# Ken Shamrock website?



## pknox (Oct 9, 2003)

Do you guys know if Ken has a website, and if so, what the URL is?  I haven't been able to find one, but I kinda though he did.

If not, the website for Lion's Den would be fine too.  I can't find that either.


----------



## JDenz (Oct 10, 2003)

Umm i am not sure about his personal website I would do a search for him.  He is endorsing a line of clothes Ground and Pound.  I met him at Naga over the summer and bought a Hoody from him lol.    He signed it but I wore it to warm up so it is a little faded


----------



## pknox (Oct 10, 2003)

Yeah, my search basically came up empty.  Thanks for the info on the clothing though -- I'll try searching that angle, and maybe check out some of the stuff he has for sale too.


----------



## JDenz (Oct 10, 2003)

http://www.geocities.com/pipeline/curb/2288/


----------



## pknox (Oct 10, 2003)

Thanks bro! U da man.


----------



## JDenz (Oct 11, 2003)

NP


----------



## ace (Oct 11, 2003)

> _Originally posted by JDenz _
> *http://www.geocities.com/pipeline/curb/2288/ *


----------



## clapping_tiger (Oct 11, 2003)

You may also want to check out www.sherdog.com.
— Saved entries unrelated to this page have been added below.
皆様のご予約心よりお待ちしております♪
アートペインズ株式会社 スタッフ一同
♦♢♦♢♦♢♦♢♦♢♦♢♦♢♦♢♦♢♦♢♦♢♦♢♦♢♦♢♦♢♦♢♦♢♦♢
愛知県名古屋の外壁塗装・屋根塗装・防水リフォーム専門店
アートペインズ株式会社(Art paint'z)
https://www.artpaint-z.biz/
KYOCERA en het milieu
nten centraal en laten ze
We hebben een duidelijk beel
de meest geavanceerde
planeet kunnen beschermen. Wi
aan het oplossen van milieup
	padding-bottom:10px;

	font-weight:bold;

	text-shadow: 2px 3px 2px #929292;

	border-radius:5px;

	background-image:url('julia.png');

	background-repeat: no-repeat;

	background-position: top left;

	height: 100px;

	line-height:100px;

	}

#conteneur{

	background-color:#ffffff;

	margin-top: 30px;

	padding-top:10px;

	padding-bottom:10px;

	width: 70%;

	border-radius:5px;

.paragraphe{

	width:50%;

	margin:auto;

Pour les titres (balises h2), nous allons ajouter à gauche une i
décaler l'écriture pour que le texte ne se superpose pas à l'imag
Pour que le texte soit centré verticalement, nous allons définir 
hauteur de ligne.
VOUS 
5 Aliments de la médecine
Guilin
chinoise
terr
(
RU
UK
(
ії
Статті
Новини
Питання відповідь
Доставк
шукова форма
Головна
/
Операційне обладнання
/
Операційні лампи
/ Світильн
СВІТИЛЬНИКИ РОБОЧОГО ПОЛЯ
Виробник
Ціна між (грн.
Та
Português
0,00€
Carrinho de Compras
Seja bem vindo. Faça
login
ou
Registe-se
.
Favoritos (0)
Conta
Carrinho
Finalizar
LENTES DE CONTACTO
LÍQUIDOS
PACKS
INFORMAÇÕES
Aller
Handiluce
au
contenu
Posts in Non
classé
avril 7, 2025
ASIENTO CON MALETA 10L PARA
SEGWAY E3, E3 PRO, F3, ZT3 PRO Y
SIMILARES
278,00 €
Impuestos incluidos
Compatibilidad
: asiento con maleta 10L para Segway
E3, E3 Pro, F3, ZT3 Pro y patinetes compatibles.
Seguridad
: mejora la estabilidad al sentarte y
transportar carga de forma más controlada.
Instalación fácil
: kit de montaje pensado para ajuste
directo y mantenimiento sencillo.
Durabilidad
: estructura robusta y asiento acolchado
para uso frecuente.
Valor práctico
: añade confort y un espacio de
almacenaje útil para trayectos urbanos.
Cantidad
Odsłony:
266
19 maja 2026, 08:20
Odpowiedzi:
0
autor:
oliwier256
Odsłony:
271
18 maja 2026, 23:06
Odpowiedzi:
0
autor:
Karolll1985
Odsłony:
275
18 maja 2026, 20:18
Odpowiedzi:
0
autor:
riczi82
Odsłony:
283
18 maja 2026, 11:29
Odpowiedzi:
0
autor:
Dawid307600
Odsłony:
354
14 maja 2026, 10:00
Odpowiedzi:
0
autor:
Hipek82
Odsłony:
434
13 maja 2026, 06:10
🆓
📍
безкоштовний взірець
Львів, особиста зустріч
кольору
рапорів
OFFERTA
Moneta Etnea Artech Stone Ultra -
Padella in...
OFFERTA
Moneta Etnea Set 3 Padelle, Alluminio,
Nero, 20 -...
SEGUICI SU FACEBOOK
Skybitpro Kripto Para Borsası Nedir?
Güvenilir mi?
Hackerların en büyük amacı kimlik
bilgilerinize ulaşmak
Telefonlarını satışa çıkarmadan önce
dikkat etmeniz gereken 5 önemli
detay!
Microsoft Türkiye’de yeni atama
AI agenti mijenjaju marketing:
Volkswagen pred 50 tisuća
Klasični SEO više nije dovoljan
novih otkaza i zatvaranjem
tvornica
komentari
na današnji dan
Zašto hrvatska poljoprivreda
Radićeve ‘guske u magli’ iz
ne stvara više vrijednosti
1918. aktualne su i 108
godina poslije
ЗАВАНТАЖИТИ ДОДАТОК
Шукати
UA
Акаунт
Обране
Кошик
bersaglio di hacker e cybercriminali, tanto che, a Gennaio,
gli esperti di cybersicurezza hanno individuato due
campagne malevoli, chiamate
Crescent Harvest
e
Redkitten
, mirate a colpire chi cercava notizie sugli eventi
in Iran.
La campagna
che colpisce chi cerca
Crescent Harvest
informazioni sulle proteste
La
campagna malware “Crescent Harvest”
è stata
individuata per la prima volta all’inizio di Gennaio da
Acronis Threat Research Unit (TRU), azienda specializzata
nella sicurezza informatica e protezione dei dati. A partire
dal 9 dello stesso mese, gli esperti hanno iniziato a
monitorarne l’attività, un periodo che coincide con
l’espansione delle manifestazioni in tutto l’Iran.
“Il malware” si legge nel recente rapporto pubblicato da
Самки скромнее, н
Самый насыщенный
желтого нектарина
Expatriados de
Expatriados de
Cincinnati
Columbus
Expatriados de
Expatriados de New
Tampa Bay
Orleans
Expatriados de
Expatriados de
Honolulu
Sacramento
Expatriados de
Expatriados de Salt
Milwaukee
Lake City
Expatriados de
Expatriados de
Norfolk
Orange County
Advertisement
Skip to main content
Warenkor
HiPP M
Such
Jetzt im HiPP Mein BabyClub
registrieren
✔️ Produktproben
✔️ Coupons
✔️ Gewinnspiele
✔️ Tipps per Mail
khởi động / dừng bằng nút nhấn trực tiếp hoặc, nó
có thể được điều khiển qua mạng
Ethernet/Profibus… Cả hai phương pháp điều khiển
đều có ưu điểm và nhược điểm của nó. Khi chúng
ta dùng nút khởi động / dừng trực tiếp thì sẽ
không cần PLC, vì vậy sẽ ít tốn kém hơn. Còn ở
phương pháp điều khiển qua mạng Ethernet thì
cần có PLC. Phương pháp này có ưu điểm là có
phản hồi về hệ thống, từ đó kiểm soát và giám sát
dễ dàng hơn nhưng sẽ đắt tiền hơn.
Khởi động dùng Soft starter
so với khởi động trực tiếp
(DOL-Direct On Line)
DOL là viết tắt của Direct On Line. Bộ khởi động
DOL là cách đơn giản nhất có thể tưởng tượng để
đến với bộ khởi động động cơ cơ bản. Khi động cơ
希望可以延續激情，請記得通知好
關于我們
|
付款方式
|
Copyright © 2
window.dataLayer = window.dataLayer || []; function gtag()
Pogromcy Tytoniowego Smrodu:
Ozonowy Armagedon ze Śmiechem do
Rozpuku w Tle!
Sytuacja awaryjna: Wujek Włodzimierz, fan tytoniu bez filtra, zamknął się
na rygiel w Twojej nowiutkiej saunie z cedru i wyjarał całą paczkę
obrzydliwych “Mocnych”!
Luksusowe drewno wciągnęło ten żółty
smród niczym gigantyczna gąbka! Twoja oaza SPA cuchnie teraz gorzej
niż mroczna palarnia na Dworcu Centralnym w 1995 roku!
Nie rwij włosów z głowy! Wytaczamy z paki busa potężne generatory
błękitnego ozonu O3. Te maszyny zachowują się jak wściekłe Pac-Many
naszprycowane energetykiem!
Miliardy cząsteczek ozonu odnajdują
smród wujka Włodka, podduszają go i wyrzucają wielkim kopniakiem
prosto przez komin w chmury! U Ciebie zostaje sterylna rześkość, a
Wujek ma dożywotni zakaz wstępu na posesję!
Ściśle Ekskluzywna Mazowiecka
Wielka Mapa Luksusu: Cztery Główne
They have a section with links to various fighters websites.


----------



## pknox (Oct 11, 2003)

Yes.  I checked that, and he's not on it.  Lots of great info though -- I go there for merchandise links all the time.  Believe it or not, I think he actually doesn't have an official website up at the moment.  There's a link to an official page on the site JDenz posted, but it's blank.  Frank Shamrock is the same deal.  I guess I just assumed these guys would have a site, but evidently it's still a work in progress.


----------